Je déteste la littérature d'horreur autant que le cinéma d'horreur. Dès qu'il y a une scène le moindrement dégueu au cinéma, je ferme les yeux, je me bouche les oreilles, je grince des dents et je ratatine sur mon siège. Même au musée, le cadre et la distance m'aident à peine à supporter un tableau sanguinolent d'Otto Dix ou de Goya. Bref, l'horreur me fait horreur. Pourtant malgré mon aversion, mon dégoût et ma peur, jamais il ne me viendrait à l'idée de vouloir interdire ce genre qui a ses maîtres et ses adeptes depuis plus d'un siècle.

Jamais non plus je ne voudrais vivre dans une ville où les policiers sont trop cons pour faire la différence entre la réalité et la fiction en horreur. C'est pourtant arrivé à Montréal avec un maquilleur de 33 ans, spécialiste du gore, qui a collaboré aux effets spéciaux des personnages de La Momie 3 et de Deathrace.

L'an dernier, alertés par un flic énervé d'Interpol, des policiers du SPVM ont arrêté Rémy Couture chez lui, l'ont menotté et embarqué avant de saisir son matériel et de fermer son site hébergé par le serveur californien Lunarpages. Tout cela à cause de deux courts métrages d'horreur qu'il a réalisés et qui étaient affichés sur son site depuis 2005 pour faire mousser son nom et ses talents de maquilleur.

Le 13 octobre, Rémy Couture devra comparaître au palais de justice de Montréal pour répondre à des accusations de production de matériel obscène et violent. J'ai cherché en vain dans le Code criminel s'il y avait un précédent et une jurisprudence entourant la production de matériel d'horreur obscène. Je n'en ai pas trouvé. L'avocat de Rémy Couture non plus. Habituellement, les accusations d'obscénité visent des oeuvres pornographiques.
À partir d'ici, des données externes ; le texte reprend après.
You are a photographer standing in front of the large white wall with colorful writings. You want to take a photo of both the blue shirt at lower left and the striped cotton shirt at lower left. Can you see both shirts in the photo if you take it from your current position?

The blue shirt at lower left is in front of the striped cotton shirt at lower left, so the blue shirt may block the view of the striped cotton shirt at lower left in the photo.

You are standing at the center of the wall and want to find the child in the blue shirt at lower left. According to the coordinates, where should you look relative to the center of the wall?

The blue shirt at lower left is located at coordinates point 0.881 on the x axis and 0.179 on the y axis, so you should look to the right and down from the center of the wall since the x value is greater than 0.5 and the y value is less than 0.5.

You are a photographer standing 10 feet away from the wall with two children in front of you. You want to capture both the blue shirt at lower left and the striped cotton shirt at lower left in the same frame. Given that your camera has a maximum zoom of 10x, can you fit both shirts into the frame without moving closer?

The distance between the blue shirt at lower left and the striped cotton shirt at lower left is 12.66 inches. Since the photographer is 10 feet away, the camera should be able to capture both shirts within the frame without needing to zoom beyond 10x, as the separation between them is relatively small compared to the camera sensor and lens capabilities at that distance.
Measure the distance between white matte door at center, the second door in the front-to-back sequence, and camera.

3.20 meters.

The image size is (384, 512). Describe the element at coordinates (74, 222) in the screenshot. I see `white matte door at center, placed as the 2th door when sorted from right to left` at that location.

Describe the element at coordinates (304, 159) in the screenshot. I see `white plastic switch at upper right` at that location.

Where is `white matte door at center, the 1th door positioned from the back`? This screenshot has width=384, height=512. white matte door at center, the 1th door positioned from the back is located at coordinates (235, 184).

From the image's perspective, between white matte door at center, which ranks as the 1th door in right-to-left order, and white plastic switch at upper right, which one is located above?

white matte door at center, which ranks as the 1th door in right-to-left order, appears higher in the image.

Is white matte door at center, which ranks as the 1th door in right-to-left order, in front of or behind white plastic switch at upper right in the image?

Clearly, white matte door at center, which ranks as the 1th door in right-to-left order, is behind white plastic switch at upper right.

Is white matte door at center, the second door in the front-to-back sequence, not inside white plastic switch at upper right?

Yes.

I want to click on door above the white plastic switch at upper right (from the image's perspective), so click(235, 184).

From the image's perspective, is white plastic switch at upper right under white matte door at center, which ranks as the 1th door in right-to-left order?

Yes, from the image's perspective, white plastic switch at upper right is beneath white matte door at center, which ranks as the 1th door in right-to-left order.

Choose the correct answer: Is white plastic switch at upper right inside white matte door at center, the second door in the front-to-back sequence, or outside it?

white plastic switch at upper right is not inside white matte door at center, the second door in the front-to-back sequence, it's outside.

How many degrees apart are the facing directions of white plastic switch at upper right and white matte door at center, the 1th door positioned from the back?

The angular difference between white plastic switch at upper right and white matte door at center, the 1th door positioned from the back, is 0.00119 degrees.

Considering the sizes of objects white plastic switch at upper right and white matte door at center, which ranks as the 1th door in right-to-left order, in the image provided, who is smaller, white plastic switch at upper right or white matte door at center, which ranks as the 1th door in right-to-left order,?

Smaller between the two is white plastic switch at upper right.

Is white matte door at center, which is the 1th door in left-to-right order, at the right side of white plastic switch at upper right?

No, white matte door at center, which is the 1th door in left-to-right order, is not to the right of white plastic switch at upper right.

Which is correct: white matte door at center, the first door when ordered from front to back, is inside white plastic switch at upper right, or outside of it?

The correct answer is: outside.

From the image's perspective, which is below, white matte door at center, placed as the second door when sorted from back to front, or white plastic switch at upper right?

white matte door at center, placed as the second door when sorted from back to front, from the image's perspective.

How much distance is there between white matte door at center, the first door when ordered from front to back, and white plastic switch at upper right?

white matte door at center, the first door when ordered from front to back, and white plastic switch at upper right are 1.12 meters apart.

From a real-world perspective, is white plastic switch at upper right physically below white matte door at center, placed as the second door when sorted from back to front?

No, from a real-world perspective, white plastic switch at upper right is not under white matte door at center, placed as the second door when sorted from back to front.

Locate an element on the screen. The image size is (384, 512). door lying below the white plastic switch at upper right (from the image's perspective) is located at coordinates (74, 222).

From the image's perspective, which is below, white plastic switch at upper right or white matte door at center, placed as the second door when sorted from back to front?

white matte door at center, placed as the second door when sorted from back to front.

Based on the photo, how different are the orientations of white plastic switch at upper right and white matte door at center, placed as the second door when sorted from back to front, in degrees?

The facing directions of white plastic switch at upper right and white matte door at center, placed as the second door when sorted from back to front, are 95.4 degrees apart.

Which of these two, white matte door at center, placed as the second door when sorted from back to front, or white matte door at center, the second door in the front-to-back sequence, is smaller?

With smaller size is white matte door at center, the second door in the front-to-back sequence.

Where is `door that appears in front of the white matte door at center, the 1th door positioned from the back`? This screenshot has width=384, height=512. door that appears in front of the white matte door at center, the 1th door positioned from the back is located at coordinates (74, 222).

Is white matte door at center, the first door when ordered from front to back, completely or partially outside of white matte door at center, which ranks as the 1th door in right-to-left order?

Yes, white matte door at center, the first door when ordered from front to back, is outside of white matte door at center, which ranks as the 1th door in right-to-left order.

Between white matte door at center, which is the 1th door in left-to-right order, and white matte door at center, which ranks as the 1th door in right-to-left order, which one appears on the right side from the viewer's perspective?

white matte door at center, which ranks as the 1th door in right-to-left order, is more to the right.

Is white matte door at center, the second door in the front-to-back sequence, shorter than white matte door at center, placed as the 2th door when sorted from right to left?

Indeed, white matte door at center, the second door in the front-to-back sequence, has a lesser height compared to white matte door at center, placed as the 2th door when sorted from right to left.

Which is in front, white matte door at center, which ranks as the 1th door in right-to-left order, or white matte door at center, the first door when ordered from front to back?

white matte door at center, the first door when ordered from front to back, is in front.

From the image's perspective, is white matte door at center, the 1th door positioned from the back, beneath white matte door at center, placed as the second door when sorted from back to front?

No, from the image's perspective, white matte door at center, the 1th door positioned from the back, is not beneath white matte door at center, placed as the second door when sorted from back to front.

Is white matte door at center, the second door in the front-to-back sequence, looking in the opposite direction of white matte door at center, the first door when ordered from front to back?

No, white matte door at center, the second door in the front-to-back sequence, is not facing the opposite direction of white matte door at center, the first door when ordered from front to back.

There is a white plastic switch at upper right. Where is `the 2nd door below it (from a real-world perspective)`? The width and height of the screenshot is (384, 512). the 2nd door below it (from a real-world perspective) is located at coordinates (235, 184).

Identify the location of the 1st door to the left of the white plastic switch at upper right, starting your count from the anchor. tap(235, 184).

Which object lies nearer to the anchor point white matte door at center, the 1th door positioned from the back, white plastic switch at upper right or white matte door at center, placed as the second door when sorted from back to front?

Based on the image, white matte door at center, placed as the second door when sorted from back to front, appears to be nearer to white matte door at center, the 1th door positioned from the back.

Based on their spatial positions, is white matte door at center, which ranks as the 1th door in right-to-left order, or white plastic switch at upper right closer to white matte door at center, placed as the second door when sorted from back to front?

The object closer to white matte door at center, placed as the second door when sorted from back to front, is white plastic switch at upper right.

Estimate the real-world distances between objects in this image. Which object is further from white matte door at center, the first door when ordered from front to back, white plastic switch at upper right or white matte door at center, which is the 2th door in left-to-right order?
Mais il n'y a que quelques brèves scènes de nudité dans les courts de Rémy Couture. Pour le reste, c'est de l'horreur dans son plus sanglant apparat avec un tueur en série nécrophile et en folie, qui tue, démembre et «défuntifise» ses victimes.

Oui, je sais, ce n'est pas très joli ni très ragoûtant, mais en quoi est-ce différent de la production courante en vente libre dans les clubs vidéo ou à l'affiche au cinéma? Jamais on ne me fera croire que les deux courts de Rémy Couture réalisés avec les moyens du bord sont plus violents, effrayants et obscènes que la série de films Saw, ou que Hostel, qualifié de film tordu, malade et délicieusement dégoûtant par Quentin Tarantino, son producteur.

Je le répète: je n'aime pas l'horreur, mais c'est un genre légitime qui a ses passionnés, ses adeptes et ses auteurs. Parmi ceux-là, certains sont des maîtres, d'autres des amateurs, mais c'est au public et pas à la police de juger de la qualité de leur travail.

Déjà, plusieurs auteurs, techniciens de cinéma et cinéastes, dont Robert Morin, ont dénoncé l'atteinte à la liberté d'expression dont ce créateur a été victime. Je les seconde d'autant plus que Rémy Couture, à qui j'ai parlé brièvement, n'a pas l'air d'être un maniaque ni un détraqué qui rêve de trucider tous les habitants de la planète. C'est un gars qui trippe gore comme d'autres trippent golf ou hockey.

En visitant l'exposition d'Otto Dix au Musée des beaux-arts de Montréal, cette semaine, j'ai beaucoup pensé à Rémy Couture. La série de dessins de soldats défigurés par la guerre, leurs tripes arrachées et répandues dans les tranchées, sont aussi insoutenables à regarder que les maquillages en latex sanguinolents de Rémy Couture. Mais ce qui est encore plus difficile à regarder, ce sont les paysages ternes et morts qu'Otto Dix a peints après avoir été réduit au silence par le régime nazi. Je n'aime pas l'horreur, mais je la préfère mille fois à la morale de la répression.